Y una lenta muchachada se posó a mi lado, me investigó
y te juro, mi amor, que se comieron lentamente mis dedos.
Por último, cuando el estrépito del dolor era inmenso,
yo levanté la espada de mi lengua y te lo juro, sin mentir,
que uno a uno fueron desapareciendo entre lo profundo del silencio.
Uno solo que quedó, tiernamente me dijo al voltearse:
“En estas tierras, papá, tu dolor ni siquiera existe”

Indio es mi cálido destino,
mulato mi ataúd de inviernos.



4

Dormías cuna
En el silencio verde
Un claro de luz
Te inundaba el rostro
Y yo supe verte
Manantial de excesos
Turbia flor de lengüetazos

Dormías cuna
Despertabas rupestre
Un puñado de cocuyos
Se posaron en tu sexo
Hasta hacerse una inmensa luz
Un despiadado reflejo
Yo bebí morfemas sobre el fuego

Uno a uno los orgasmos
gimieron sin miedo

miércoles, febrero 4

Shake It Baby, Shake It!!!

A la sacudida de Febrero, a Huidobro




Este terremoto que es la vida, esta plantilla; esta pantalla de plasma en blanco y negro, este negrísimo silencio. Este magnífico recuerdo privado de candor. Esta amalgama del exceso, está inocencia enajenada, esta perdida sábana; perdida en la elegancia de lo accidental. Me quedo estacionado en tu relicario pecho, procedo a interceptar tu llanto, me abrigo con tu sangre hasta cubrirme de dolor. Me dices “dame baby, la noche es lenta... llená mis frías manos con tu aroma último, quedáte aquí conmigo, te lo pido por favor”. Te veo allí abatida, oculta bajo los escombros; te preparo una infusión de Tilo, te leo un poema de Pavese, te abrazo las ideas y te voy dejando quieta hasta que el tibio y sosegado amuleto de lo horizontal nos resguarde en un rincón. Te quedas pávida, me quedo detenido entre tu aliento; parecemos dos bestias descorazonadas, dos presas de lo incierto. Pero la paz dura poco, siempre hay un rito de arrebatos y más de algún disparo furioso resuena todo el tiempo en la distancia, una marejada de ruidos nos atraviesa el tiempo; un crucifijo se rompe, un sobresalto. Una oscilación rústica nos desbarata, nos hace añicos. Nos cercena el sueño. Quedamos cómo dos muertos sobre el ataúd impreciso de las horas sísmicas. Dos asesinados, envenenados por la ineludible fuerza. Dos asesinados. Dos. “Vos queréme, llená mi noche con tu noche”, me dices.

Yo procuro, en todo caso, salvarte de este arrebato de días y días y balas y cañones en la boca del lobo peludo; peluda la vida. “Mi vida te doy”, insisto.

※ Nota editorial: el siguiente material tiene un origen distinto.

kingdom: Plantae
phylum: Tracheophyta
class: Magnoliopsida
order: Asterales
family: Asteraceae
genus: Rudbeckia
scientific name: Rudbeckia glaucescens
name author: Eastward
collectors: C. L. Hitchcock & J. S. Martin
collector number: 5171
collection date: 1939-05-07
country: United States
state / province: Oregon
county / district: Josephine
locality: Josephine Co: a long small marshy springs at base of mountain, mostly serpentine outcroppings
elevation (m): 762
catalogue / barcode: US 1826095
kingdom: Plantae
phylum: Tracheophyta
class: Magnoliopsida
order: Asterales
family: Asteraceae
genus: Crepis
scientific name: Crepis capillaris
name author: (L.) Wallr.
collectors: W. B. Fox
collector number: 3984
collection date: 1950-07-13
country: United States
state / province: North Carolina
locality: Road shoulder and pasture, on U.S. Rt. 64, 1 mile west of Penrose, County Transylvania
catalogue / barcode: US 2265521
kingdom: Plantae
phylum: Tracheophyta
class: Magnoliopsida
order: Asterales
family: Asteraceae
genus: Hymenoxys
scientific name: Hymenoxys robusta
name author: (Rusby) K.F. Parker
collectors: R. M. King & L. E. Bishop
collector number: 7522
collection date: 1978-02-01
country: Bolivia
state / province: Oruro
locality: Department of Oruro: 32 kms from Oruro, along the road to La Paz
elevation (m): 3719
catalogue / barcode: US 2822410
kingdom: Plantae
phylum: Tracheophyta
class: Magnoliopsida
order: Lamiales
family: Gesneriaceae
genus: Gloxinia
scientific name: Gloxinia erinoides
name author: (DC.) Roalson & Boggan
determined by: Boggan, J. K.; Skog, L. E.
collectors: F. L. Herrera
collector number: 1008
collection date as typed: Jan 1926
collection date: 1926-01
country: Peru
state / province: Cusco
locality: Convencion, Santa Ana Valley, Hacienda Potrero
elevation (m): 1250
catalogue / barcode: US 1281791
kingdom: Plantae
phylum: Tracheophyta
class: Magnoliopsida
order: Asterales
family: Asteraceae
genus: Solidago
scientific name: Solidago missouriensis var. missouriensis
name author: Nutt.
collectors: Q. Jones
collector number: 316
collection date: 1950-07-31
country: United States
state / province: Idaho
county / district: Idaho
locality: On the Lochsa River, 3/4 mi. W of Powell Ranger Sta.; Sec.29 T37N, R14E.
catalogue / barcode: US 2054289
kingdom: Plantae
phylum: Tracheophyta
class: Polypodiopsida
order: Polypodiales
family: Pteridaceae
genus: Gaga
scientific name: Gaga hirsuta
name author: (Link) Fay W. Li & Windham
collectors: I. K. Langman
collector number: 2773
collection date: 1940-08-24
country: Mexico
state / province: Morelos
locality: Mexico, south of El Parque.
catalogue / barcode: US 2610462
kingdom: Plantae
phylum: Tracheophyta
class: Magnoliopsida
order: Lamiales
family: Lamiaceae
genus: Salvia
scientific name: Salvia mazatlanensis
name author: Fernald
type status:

Y entre esta sensación de remembranza, este aludido cielo en llamas, esta manera de llorar orgasmos en los silencios del olvido; entre este sexo abierto por las pinzas de un temblor de cielo, te voy dando poquito a poco "un poco", mi cielo terremoto. Y en este infierno calientito por los besos que me dan tus versos, me voy quedando inquieto. Y sólo me queda una última destreza, una última insólita proeza: este escribir con ciegas catapultas en la punta de los dedos. En la punta del recuerdo. Hasta volver en sueños, a los leños, que incendiaron las palabras vagabundas al amanecer.